The proposed 2018 income tax Bill is a malicious law that should be scrapped as it is a direct attack on Kenyans in their the quest to align with the evolving economy and the general lifestyle.
The proposed taxing will have a negative impact on investment as it is unfavorable for the trade and will obviouly make investors shy away from any investment of property anywhere on Kenyan soil.
The proposed law is harmful to sectors dealing with the capital gains tax as it will directly impact negatively on their performance operations and make it extremely difficult to cope with the demands of the market environment and is on the brink of being created by the government.
The Members of Parliament are of course the last resort and they should just vehemently reject the bill for the betterment of the future of the country economic-wise.

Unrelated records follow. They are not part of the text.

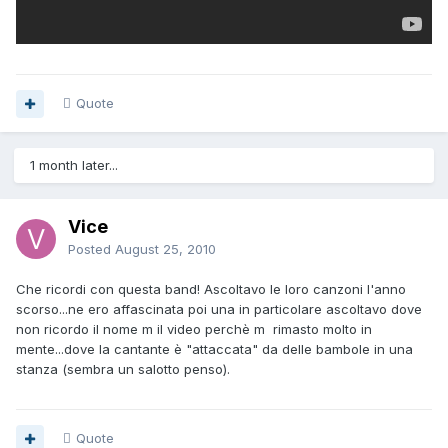
Quote
1 month later...
Vice
Posted
August 25, 2010
Che ricordi con questa band! Ascoltavo le loro canzoni l'anno
scorso...ne ero affascinata poi una in particolare ascoltavo dove
non ricordo il nome m il video perchè m rimasto molto in
mente...dove la cantante è "attaccata" da delle bambole in una
stanza (sembra un salotto penso).
Quote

If at all Parliament rubber stamps the bill without deeper scrutiny, it will essentially mean a thick cloud is disguisedly lowered on the property business investment and then of course a bleak future.
The projected economic growth will as well be adversely affected should the bill go through as it will mean an inception of loans and reckless fiscal practice.

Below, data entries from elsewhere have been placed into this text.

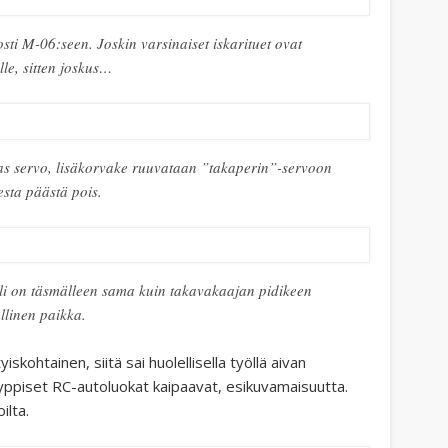
sti M-06:seen. Joskin varsinaiset iskarituet ovat
alle, sitten joskus…
as servo, lisäkorvake ruuvataan ”takaperin”-servoon
esta päästä pois.
li on täsmälleen sama kuin takavakaajan pidikeen
allinen paikka.
skohtainen, siitä sai huolellisella työllä aivan
yyppiset RC-autoluokat kaipaavat, esikuvamaisuutta.
ilta.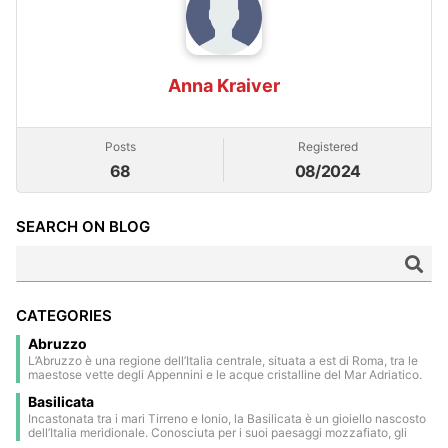
Anna Kraiver
Posts
Registered
68
08/2024
SEARCH ON BLOG
CATEGORIES
Abruzzo
L’Abruzzo è una regione dell’Italia centrale, situata a est di Roma, tra le
maestose vette degli Appennini e le acque cristalline del Mar Adriatico.
Gran parte del suo territorio è occupato da parchi nazionali e riserve
Basilicata
naturali, che ne fanno una delle aree più verdi d’Europa. L’entroterra è
punteggiato da borghi medievali e rinascimentali, arroccati su colline
Incastonata tra i mari Tirreno e Ionio, la Basilicata è un gioiello nascosto
panoramiche e immersi in un’atmosfera senza tempo. Il capoluogo,
dell’Italia meridionale. Conosciuta per i suoi paesaggi mozzafiato, gli
L’Aquila, è una città storica circondata da mura, profondamente segnata
antichi borghi arroccati e la sua ricca storia, offre un connubio unico di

The proposed capital gains tax increase from the currt five percent to twenty percent on property transfer is an attack on hardworking Kenyans and is as well contrary to Uhuru Kenyatta's Big Four Agenda.
The president promised proper and affordable housing to all Kenyans in the run-in to the general elections and that will mean imposing the proposed taxation will be a direct hit below the belt for both buyers and sellers of houses.
It will also mean the president has gone contrary to his promise.
This will furthermore translate to an expected hike in the price of housing as owners will want to maintain their profits even in the wake of the uncalled for taxation.
Buying propert will be a mountain task as the taxation on property transfer is just way too much and many may find it impossible to cope with the unfavorable taxation imposed.
Congestion and a ruse in slummy structures and living conditions is another probaility on the cards noe as Kenyans will shy away from the expected increase in the cost involved to buy a house or even rent one and will struggle for the cheapest available housing.
They will then move towards the slums where housing is relatively cheaper.
Another probability is that real estate businessmen and owners will lower the quality of the houses they put up either deliberately to cope with the tax demands, or with the most obvious reason that the cost of the business is just too high thanks to the unfavorable taxation.
It remains to be seen how the bill goes down in parliament with MPs expected to debate on it and either approve or discard it.